■ PROBLEM TO WORK ON
Can you return every one of the records below word for word, leaving out the pictures?

■ RECORDS FOR THE EXERCISE
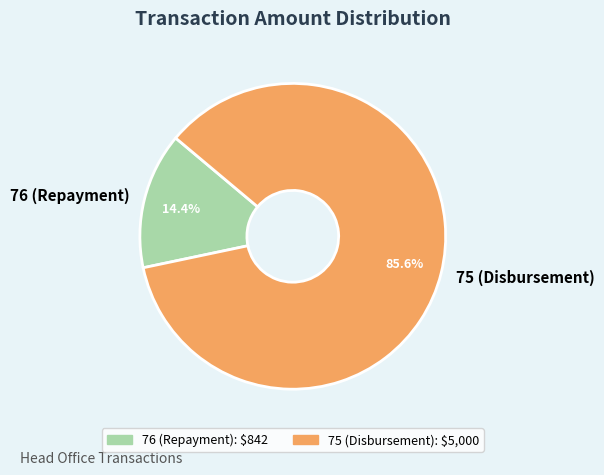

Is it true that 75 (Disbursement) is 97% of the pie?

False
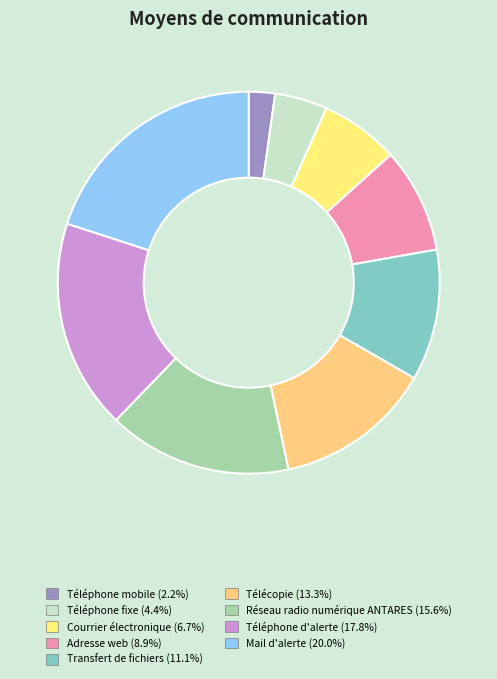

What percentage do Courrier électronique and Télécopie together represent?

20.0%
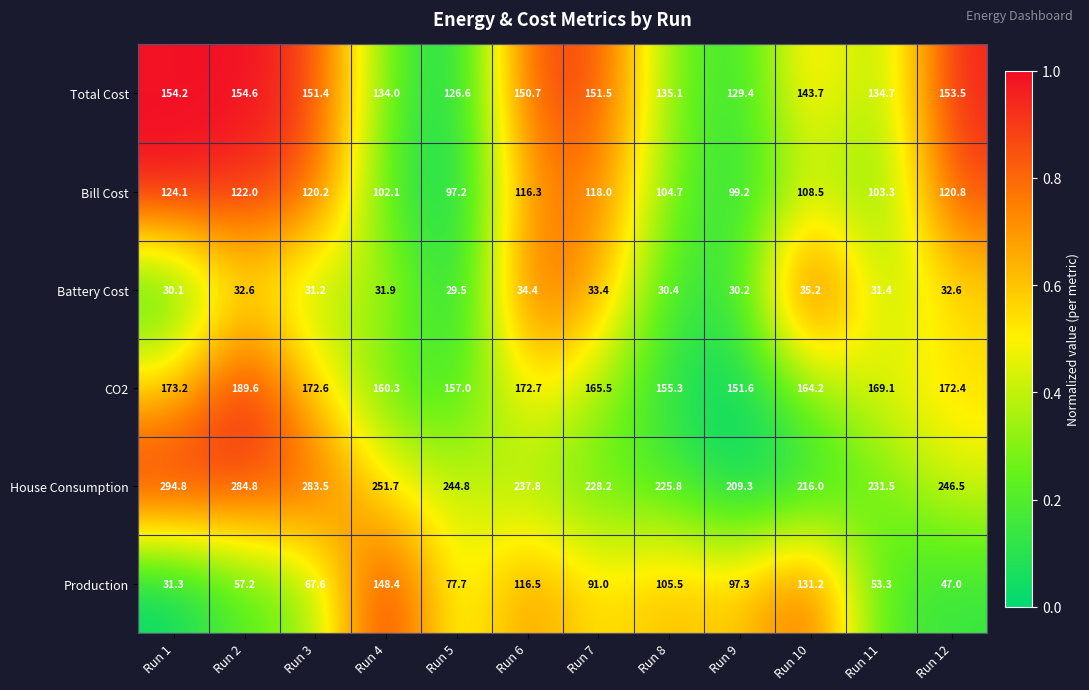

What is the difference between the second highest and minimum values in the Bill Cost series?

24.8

■ YOUR RESPONSE
Is it true that 75 (Disbursement) is 97% of the pie?

False

What percentage do Courrier électronique and Télécopie together represent?

20.0%

What is the difference between the second highest and minimum values in the Bill Cost series?

24.8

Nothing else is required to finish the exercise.